February 16, 2008

The Support Group Approach - Interview with Sue Young

© 2008, Coert Visser & Sue Young

Sue Young now divides her time between behaviour support to schools and training in solution focused practice. She advocates using solution-focused thinking to encourage success at every level in schools. Her initiatives include implementing national policies across schools, helping local staff encourage positive behaviours in their students and giving support to individual children and parents. One of Sue’s particular interests is promoting an anti-bullying ethos. In the mid-ninties, she developed the support group approach for responding to incidents of bullying. Later she discovered how well her approach fitted with solution focused thinking and ever since, has been applying solution focused principles to all areas of her work. So, what is the support group approach and how does it work? Is it hard to do? How does it help? Find answers to these questions and more in this interview.
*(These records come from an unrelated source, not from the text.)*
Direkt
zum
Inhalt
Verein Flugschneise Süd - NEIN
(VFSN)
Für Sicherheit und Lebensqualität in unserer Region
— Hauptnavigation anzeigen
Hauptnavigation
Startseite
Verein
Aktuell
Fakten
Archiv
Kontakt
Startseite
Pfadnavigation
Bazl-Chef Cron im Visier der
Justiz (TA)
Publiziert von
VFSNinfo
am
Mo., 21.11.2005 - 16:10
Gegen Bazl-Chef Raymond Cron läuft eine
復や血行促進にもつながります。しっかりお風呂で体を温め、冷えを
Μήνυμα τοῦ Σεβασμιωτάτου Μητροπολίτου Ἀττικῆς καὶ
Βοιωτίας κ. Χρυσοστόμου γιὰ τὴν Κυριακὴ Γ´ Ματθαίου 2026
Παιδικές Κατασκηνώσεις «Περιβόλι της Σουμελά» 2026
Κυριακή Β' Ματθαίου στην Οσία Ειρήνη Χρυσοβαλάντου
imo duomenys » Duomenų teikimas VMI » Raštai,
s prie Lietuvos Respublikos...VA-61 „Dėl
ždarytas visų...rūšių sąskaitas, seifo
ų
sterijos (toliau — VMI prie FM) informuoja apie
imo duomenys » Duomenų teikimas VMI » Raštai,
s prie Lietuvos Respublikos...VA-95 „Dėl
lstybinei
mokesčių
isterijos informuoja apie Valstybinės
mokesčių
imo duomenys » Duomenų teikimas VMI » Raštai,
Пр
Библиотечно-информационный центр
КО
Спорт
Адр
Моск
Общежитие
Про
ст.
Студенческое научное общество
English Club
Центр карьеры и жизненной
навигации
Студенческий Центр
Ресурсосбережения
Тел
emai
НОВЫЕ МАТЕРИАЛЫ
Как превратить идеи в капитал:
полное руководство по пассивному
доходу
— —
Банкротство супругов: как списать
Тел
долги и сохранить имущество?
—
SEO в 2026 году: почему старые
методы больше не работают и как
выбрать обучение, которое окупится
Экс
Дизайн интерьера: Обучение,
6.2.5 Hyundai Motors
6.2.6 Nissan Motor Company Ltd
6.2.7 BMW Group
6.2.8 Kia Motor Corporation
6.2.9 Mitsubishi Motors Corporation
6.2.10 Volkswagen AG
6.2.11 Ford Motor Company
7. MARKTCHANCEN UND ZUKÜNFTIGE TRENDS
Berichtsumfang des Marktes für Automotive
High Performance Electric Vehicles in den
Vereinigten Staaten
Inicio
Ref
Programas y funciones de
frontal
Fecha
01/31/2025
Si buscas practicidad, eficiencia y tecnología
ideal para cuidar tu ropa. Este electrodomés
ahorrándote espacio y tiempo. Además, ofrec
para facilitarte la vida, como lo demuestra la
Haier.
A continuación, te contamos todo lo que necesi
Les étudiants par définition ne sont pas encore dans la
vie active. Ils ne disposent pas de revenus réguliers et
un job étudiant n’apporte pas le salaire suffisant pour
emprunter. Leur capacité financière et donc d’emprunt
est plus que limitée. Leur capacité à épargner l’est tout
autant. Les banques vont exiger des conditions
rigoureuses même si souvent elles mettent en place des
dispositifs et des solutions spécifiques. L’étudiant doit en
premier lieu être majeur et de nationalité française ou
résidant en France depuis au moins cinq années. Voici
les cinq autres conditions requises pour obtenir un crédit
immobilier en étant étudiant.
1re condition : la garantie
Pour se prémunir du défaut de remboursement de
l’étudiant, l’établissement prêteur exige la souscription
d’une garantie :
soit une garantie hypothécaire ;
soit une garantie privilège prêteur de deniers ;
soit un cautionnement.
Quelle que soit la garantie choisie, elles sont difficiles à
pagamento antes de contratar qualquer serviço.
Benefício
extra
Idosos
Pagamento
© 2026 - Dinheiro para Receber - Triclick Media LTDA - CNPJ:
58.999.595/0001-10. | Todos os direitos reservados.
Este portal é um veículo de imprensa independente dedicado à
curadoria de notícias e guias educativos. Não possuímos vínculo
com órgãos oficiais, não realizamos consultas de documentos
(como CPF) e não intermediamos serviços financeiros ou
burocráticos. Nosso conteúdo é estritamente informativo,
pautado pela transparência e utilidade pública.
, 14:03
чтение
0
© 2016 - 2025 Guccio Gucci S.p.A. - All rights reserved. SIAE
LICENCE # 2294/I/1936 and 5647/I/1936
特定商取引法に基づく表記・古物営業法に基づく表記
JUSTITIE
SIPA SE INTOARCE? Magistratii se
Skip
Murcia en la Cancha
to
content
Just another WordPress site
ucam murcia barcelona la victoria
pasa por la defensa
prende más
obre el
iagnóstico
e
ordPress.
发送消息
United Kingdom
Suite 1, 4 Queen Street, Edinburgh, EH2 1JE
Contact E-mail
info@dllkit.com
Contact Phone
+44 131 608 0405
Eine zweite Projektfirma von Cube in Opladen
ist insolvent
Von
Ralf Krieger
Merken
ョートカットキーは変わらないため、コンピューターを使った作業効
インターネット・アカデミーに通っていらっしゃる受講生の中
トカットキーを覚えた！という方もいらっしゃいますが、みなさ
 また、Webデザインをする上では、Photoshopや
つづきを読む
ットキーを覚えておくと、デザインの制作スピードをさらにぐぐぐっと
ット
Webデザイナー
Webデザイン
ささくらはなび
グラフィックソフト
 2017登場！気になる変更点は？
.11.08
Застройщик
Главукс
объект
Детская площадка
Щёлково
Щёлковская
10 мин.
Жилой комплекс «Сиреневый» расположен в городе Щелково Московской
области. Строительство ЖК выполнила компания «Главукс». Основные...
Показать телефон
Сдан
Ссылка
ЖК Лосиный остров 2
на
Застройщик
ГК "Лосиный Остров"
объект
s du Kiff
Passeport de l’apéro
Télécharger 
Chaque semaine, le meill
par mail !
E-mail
COERT: Hi Sue, could you explain, for readers who haven't heard about it yet, what the support group approach is?

SUE: Briefly, the support group approach is a solution focused strategy for resolving complaints of bullying, particularly in primary schools. I think it is a good example of a ‘solution key’ (de Shazer) because the simplicity of the intervention enables it to fit a wide range of circumstances. The child who is upset is interviewed to find out who they are finding difficult to cope with at the moment, who else is around when they find things difficult and who is (are) their friend(s). They are not asked for any information about what has been happening. The child is reassured that things will begin to get better and told that a group of children, chosen from the names they have given, will be asked to help. The child is asked to notice anything that gets better so they can tell you about it when you review after a week. A support group is made up from these names, ideally 5-8 children. The group is seen separately and simply asked to help with the aim of making the target child happy in school. No explanation is given about why the child may be unhappy. It is important that whoever leads the interviewing does not use the word ‘bullying’ at all and tries to leave behind any judgement about what has been happening. They are asked for suggestions of small things they might try and an arrangement is made to review what they have managed to do a week later.

COERT: Okay, and what happens one week later in the review meetings with the bullied child and in the meeting with the support group?